Most of those invited to participate in the effort, said Arlene Rutuelo, president of the GEC board, “are already involved with the Guild.
“I look around this room,” she told the assembled group, “and see the hearts of our community.”
The Guild was established in the 1950s by a core group of parents who had children with developmental disabilities for whom few if any services existed. At that time, Cassone noted, what the organization’s founders developed to serve their children was “cutting edge,” and they, in fact, opened New York City’s first group home in 1970, before Willowbrook.

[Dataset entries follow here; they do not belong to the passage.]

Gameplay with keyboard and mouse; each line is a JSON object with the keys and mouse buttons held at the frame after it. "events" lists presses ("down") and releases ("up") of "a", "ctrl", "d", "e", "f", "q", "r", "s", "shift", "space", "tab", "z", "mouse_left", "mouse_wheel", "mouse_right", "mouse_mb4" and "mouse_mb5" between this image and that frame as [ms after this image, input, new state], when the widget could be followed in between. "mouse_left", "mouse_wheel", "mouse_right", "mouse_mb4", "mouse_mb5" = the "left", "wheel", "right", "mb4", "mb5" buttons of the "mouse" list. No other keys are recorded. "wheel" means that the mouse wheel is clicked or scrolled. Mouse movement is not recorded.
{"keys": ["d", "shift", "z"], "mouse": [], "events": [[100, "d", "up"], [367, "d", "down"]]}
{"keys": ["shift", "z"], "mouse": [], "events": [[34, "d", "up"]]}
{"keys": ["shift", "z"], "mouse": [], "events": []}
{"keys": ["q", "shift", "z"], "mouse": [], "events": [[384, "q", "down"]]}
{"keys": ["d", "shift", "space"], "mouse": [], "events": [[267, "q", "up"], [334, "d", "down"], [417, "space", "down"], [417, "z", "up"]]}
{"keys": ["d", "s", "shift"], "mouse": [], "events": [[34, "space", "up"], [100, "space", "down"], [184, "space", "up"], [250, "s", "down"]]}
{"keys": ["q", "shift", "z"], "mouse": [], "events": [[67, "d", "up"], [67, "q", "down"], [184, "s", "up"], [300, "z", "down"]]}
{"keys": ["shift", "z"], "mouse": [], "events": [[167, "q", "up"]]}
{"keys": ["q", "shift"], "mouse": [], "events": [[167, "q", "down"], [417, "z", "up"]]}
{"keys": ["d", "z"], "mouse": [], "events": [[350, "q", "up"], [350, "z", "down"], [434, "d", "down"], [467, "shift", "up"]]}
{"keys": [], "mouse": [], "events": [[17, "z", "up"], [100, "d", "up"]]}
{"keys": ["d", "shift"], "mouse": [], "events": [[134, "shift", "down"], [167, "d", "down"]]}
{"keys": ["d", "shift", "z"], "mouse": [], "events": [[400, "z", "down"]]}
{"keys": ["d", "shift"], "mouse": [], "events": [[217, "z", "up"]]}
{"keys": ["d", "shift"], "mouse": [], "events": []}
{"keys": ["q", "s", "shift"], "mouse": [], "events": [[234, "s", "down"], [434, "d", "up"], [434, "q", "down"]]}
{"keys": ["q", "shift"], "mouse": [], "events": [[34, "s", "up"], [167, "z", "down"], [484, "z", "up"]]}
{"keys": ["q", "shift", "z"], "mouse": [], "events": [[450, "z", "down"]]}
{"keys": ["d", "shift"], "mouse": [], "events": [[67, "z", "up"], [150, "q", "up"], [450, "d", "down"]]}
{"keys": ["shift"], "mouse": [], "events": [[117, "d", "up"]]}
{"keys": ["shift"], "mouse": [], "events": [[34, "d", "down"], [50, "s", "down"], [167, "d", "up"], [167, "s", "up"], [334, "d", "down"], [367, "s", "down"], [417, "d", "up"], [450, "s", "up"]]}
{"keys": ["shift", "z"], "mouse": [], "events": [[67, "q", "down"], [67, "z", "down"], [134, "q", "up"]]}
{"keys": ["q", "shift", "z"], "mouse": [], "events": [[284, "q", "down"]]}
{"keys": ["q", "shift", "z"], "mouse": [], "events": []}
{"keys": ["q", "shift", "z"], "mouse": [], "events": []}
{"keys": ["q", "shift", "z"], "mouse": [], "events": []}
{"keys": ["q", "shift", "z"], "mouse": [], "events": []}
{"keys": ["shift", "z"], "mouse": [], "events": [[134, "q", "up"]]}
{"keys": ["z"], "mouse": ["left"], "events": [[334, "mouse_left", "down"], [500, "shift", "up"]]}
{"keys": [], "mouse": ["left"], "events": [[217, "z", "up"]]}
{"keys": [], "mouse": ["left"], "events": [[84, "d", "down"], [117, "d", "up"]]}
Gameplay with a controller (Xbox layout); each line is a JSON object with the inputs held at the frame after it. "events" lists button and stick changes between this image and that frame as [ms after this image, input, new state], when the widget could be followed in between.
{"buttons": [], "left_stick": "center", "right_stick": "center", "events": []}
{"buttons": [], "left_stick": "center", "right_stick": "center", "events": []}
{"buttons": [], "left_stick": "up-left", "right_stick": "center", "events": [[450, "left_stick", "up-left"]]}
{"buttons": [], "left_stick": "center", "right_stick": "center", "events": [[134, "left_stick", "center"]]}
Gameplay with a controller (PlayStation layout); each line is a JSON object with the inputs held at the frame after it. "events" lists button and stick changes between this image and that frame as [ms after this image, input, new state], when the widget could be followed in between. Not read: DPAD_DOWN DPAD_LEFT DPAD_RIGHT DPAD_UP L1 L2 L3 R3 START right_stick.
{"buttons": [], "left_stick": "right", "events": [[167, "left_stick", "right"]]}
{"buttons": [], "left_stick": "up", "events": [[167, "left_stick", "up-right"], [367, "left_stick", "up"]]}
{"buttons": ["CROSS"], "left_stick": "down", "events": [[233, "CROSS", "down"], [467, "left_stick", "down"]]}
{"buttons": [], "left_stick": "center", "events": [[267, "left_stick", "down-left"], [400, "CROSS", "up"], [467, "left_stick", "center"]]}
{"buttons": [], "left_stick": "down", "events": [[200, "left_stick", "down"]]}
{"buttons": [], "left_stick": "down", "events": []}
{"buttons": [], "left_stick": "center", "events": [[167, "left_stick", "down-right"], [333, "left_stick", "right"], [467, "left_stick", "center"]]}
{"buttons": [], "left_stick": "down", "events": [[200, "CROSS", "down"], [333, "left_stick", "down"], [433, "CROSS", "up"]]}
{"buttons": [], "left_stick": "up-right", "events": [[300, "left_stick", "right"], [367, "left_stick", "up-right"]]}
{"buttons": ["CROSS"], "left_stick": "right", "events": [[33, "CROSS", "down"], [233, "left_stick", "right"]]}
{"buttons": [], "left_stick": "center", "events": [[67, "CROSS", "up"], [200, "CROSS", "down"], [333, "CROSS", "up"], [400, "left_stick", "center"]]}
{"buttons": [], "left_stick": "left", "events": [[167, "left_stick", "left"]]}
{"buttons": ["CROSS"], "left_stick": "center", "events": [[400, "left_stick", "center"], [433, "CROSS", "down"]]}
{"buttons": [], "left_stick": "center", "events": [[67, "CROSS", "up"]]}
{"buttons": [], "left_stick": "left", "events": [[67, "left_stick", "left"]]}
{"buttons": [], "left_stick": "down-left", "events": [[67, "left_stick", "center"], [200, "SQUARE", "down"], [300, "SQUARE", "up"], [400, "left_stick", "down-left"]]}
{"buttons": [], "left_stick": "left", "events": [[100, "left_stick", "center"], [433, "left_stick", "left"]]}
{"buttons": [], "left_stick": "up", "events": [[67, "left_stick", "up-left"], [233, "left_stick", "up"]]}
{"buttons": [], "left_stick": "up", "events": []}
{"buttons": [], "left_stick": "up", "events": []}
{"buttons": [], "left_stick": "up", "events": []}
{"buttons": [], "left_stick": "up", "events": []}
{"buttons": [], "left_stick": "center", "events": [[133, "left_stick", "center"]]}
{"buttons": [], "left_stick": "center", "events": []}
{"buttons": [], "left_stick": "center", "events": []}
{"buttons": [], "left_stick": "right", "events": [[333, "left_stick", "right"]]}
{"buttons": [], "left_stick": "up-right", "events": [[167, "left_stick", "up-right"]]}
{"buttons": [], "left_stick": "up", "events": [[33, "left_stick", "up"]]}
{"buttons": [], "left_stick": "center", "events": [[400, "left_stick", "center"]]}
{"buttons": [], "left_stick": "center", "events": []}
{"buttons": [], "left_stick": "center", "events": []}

Fast-forward nearly 60 years and 72 percent of the Guild’s clients living in its group homes are 50 or older, with one Guild client 90 years old. This means that residences, in many cases, need to be adapted so they are accessible for those who live there. In addition, generally, aging facilities – whether residences or day program sites — need to be updated to continue to serve those who need them.
“Our founders succeeded because they discovered a way to be connected,” noted Cassone. “They tied in to the Bay Ridge community. Their connections developed a human rights movement, and now 136,000 people with developmental disabilities are served in New York State. Bay Ridge is a part of that.”
That said, the Guild, in many ways, remains “a well-kept secret,” noted First Vice President Anthony Cetta, who stressed that in this “difficult time,” the Guild has been striving to find ways to “continue to fulfill our mission.”
Nonetheless, Cassone assured the group that the organization – which has a $29 million budget, with 90 cents out of every dollar dedicated to direct services to its clients – “is not teetering on the brink. We’re healthy, because we’re vigilant, but it’s difficult,” the more so because, as Rutuelo said, “We choose to take care of our people [when necessary] before the money is there.”